■ Source document
## Start
With him suffered Thomas Hale, shoemaker, of Bristol, who was condemned

by chancellor Dalby. These martyrs were bound back to back.



Thomas Banion, a weaver, was burnt on August 27th, of the same year, and

died for the sake of the evangelical cause of his Saviour.





J. Corneford, of Wortham; C. Browne, of Maidstone; J. Herst, of

Ashford; Alice Snoth, and Catharine Knight, an aged woman.



With pleasure we have to record that these five martyrs were the last

who suffered in the reign of Mary for the sake of the protestant cause;

but the malice of the papists was conspicuous in hastening their

martyrdom, which might have been delayed till the event of the queen's

illness was decided. It is reported that the archdeacon of Canterbury,

judging that the sudden death of the queen would suspend the execution,

travelled post from London, to have the satisfaction of adding another

page to the black list of papistical sacrifices.
## End
■ Data
## Start
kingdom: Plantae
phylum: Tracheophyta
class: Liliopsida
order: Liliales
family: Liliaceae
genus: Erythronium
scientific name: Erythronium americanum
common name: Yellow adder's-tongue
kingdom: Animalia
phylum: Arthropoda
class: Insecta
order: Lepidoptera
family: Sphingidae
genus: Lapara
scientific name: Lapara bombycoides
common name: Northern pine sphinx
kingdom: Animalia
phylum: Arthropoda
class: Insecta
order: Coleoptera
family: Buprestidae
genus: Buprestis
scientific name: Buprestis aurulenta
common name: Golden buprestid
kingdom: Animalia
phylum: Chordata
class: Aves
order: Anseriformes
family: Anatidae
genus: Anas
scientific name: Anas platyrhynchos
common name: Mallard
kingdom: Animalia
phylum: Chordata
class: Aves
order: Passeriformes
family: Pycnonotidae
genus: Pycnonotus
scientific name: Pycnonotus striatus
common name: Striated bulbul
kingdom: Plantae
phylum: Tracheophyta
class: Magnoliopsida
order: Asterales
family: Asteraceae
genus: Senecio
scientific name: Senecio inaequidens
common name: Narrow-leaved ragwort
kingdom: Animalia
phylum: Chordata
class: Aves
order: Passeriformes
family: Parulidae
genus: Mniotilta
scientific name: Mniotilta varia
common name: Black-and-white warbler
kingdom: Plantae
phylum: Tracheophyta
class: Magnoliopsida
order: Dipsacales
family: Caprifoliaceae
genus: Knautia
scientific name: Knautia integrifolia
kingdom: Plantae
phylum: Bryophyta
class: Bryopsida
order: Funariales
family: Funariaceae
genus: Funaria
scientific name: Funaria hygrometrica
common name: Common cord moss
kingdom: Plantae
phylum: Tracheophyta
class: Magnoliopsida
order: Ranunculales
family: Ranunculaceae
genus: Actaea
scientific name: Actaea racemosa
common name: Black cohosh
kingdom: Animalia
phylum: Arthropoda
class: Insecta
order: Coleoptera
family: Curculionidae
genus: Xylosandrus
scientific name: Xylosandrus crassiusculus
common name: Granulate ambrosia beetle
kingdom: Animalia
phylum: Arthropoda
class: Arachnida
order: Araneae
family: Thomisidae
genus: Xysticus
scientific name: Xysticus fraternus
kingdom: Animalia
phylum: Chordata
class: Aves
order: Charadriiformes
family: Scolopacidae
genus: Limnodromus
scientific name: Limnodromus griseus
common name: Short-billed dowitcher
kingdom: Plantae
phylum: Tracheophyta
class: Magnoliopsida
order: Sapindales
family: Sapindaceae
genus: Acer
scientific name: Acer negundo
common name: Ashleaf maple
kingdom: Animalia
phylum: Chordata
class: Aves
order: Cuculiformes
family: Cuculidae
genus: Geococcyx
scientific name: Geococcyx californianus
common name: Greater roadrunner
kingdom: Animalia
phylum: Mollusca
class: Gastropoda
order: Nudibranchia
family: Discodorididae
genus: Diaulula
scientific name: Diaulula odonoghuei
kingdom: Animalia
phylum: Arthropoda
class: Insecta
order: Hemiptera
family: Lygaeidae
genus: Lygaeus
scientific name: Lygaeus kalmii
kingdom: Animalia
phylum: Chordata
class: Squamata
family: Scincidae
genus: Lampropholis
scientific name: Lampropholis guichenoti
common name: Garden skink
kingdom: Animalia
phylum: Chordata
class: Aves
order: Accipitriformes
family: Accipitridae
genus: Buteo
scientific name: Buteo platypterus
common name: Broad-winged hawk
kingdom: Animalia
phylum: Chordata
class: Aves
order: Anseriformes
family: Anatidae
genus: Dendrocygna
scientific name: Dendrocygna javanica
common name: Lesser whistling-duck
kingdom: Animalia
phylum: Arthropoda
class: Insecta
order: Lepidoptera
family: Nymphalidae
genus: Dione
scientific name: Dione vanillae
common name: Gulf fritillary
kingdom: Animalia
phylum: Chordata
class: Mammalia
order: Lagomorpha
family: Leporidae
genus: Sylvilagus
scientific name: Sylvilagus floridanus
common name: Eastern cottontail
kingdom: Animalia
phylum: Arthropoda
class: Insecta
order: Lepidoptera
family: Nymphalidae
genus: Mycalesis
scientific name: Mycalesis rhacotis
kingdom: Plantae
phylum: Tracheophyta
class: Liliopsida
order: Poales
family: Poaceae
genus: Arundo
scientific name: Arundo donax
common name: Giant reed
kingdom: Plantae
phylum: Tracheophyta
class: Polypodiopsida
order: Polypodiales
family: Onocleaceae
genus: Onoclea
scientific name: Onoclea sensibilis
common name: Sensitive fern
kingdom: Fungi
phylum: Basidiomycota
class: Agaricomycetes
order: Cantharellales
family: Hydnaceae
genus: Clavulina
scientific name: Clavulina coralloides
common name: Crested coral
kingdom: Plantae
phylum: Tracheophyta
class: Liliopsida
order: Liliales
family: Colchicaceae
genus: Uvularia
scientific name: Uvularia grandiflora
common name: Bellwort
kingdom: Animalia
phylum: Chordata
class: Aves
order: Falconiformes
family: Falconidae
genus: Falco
## End
■ Set problem 1
Do these statements agree with the martyrs excerpt? For each, answer yes or no and quote the deciding words of the excerpt. (a) Thomas Hale was a weaver from Bristol. (b) The five martyrs named were the last to suffer in Mary's reign for the protestant cause. (c) The archdeacon of Canterbury is reported to have come from London.
■ Set problem 2
Could you transcribe the martyrs excerpt word for word, starting at "With him suffered" and ending at "of his Saviour."?

■ Correct result 1
(a) No: "Thomas Hale, shoemaker, of Bristol"
(b) Yes: "these five martyrs were the last who suffered in the reign of Mary for the sake of the protestant cause"
(c) Yes: "travelled post from London"

■ Correct result 2
With him suffered Thomas Hale, shoemaker, of Bristol, who was condemned

by chancellor Dalby. These martyrs were bound back to back.



Thomas Banion, a weaver, was burnt on August 27th, of the same year, and

died for the sake of the evangelical cause of his Saviour.